-- Written task --
Turn the listing's lines, starting at the line containing "宽慰 慰藉 祝愿 祝福]]" and ending at the line containing "envied him. 她暗地里对他又羡慕又嫉妒。", both included, into a JSON array of strings with one string per line. Leave out blank lines.

-- Provided material --
**********

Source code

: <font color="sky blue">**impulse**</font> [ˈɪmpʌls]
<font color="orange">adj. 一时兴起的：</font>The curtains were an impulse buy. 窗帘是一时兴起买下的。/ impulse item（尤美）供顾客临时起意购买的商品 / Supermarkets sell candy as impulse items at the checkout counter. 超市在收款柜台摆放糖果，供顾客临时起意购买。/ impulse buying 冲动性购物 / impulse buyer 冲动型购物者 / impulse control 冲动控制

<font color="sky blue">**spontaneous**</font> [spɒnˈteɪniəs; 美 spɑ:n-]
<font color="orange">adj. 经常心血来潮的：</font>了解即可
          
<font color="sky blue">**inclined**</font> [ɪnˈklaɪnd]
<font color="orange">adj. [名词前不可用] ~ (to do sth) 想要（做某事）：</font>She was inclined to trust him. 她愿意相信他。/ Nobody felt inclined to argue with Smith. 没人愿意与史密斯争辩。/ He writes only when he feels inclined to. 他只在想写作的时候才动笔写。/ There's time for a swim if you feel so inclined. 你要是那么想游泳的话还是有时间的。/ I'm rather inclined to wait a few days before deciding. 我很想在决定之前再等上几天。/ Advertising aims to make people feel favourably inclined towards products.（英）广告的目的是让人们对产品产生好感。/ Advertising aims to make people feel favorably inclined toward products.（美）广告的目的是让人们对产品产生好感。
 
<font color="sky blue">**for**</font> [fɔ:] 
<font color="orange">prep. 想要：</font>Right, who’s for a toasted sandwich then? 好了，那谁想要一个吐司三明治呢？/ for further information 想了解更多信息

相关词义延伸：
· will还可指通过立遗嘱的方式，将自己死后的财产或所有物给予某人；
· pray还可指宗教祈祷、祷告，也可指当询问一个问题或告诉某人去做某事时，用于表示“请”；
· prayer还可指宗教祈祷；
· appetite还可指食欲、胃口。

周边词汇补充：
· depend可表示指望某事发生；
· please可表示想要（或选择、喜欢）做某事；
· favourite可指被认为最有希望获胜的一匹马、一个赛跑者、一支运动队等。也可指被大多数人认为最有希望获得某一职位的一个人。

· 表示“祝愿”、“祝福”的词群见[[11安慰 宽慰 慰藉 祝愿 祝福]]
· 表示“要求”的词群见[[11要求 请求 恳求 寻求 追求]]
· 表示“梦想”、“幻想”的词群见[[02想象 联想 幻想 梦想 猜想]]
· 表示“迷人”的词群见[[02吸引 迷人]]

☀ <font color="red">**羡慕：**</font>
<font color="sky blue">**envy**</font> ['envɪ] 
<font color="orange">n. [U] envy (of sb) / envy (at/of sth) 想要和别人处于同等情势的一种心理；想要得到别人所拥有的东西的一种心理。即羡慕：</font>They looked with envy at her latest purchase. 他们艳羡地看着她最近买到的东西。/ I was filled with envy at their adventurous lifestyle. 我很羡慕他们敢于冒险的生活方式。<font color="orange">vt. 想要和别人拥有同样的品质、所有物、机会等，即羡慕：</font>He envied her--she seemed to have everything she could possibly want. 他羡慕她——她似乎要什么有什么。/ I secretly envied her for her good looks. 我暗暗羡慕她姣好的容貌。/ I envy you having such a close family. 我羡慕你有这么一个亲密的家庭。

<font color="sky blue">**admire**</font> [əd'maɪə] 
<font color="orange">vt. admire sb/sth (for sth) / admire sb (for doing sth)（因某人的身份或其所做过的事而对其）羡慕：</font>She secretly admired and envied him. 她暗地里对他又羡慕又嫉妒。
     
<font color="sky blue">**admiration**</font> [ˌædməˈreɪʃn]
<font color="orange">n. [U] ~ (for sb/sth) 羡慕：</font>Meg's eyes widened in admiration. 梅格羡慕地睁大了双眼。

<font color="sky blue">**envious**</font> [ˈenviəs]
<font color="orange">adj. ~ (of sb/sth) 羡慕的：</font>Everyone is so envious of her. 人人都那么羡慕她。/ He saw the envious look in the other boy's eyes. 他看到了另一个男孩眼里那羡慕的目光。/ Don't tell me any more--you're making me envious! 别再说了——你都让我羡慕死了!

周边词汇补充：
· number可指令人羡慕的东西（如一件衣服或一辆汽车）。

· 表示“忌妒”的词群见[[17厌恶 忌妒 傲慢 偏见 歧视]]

**********

-- Output for this exercise --
[
  "· 表示“祝愿”、“祝福”的词群见[[11安慰 宽慰 慰藉 祝愿 祝福]]",
  "· 表示“要求”的词群见[[11要求 请求 恳求 寻求 追求]]",
  "· 表示“梦想”、“幻想”的词群见[[02想象 联想 幻想 梦想 猜想]]",
  "· 表示“迷人”的词群见[[02吸引 迷人]]",
  "☀ <font color=\"red\">**羡慕：**</font>",
  "<font color=\"sky blue\">**envy**</font> ['envɪ] ",
  "<font color=\"orange\">n. [U] envy (of sb) / envy (at/of sth) 想要和别人处于同等情势的一种心理；想要得到别人所拥有的东西的一种心理。即羡慕：</font>They looked with envy at her latest purchase. 他们艳羡地看着她最近买到的东西。/ I was filled with envy at their adventurous lifestyle. 我很羡慕他们敢于冒险的生活方式。<font color=\"orange\">vt. 想要和别人拥有同样的品质、所有物、机会等，即羡慕：</font>He envied her--she seemed to have everything she could possibly want. 他羡慕她——她似乎要什么有什么。/ I secretly envied her for her good looks. 我暗暗羡慕她姣好的容貌。/ I envy you having such a close family. 我羡慕你有这么一个亲密的家庭。",
  "<font color=\"sky blue\">**admire**</font> [əd'maɪə] ",
  "<font color=\"orange\">vt. admire sb/sth (for sth) / admire sb (for doing sth)（因某人的身份或其所做过的事而对其）羡慕：</font>She secretly admired and envied him. 她暗地里对他又羡慕又嫉妒。"
]